Although it is mathematically fully consistent and quantitatively describes all the processes observed so far in the microworld, it has some flaws. Above all, it does not contain gravity and it does not include a particle that is a candidate for the dark matter in the universe that seems to be necessary to understand the present state of the universe. That is why physicists have been trying for half a century to formulate extensions to the Standard Model to include structures and forces that would allow for these deficiencies to be eliminated. 

There are several directions where and how to look for signals of new physics at the LHC, but they all require as many collisions as possible because we are looking for very rare phenomena. There are already a billion collisions of two protons flying towards each other every second at the LHC, and still no such signals have been found. Yet the LHC accelerator and the detectors of the ATLAS experiment and the other three experiments are working perfectly. 

Future

To secure CERN's medium-term prospects, the HL-LHC Upgrade, a project to fundamentally upgrade the LHC accelerator and all its detectors, was approved by the CERN Council in 2016 with the aim of achieving a roughly fivefold increase in the frequency of two-proton collisions compared to the current state. Under the latest scenario, the current run of the LHC will end around mid-2026, after which a roughly three-year period of rebuilding the accelerator and detectors for this increased collision rate will begin. 

In 2030, the next phase of experiments is expected to start, lasting at least 10 years. At the end of HL-LHC operation, the total number of collisions recorded should reach 10 times the previous number of collisions. This gives legitimate hope that during this new phase of LHC operation and experimentation, a discovery will be made that will fundamentally advance our understanding of structures and forces in the microworld.

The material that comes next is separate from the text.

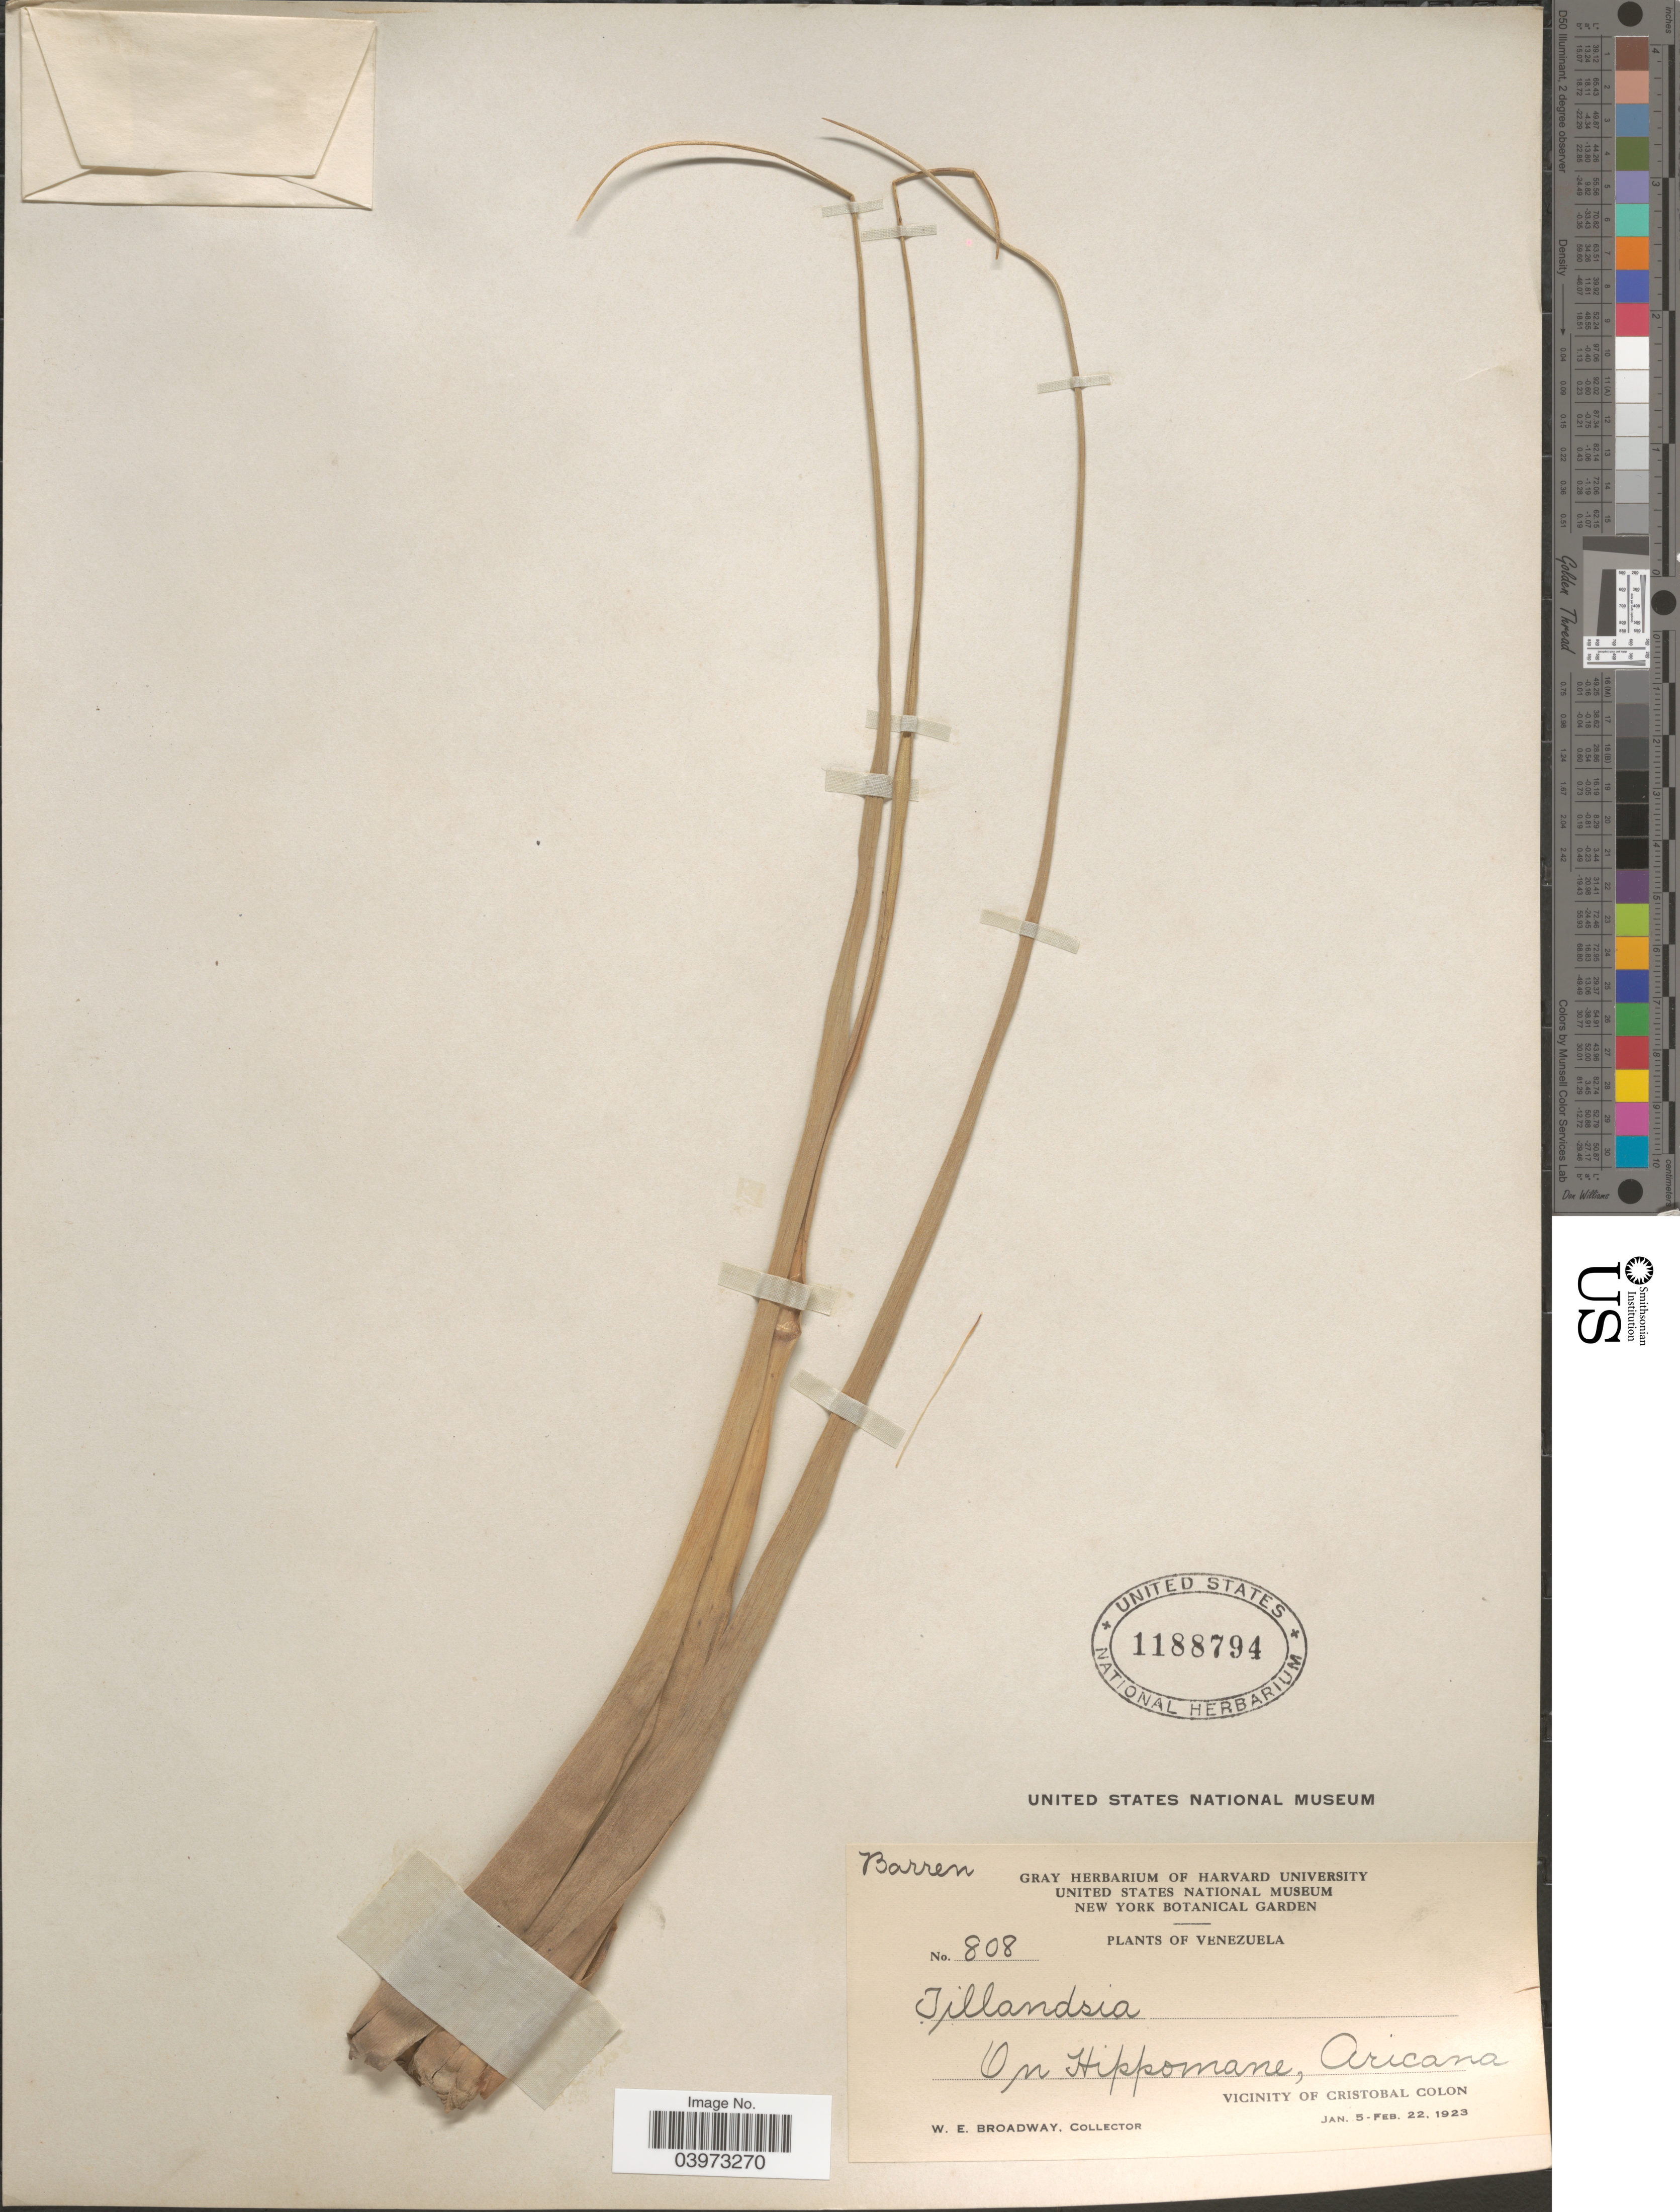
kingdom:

The preparatory phase of this project is already underway, with FZU playing an active part. 

As massive accelerators take decades to plan and build, there is already a complementary project to the LHC at CERN, the Future Circular Collider (FCC), which is aimed at studying in great detail the properties of the Higgs boson in electron-positron collisions, which may also hold information about new physics. A large majority of elementary particle physicists agree that such project is needed, but it requires the construction of an entirely new circular collider. It is expensive, and would therefore require significant participation of countries from outside CERN. Moreover, the FCC is scheduled to start operating around 2050. It is a very good thing that CERN has a clear and agreed medium-term plan and an ambitious long-term plan for the construction of the FCC, the implementation of which will depend on whether, or what, new phenomena are discovered by the HL-LHC experiments, and also on the approval and progress of a similar project in China.

CERN and technology

But CERN is not just a laboratory for elementary particle physics, it is also a centre where new technologies are created. Not only the WWW, but also many other cutting-edge technologies originally developed for experiments at CERN have found applications in a wide range of other activities.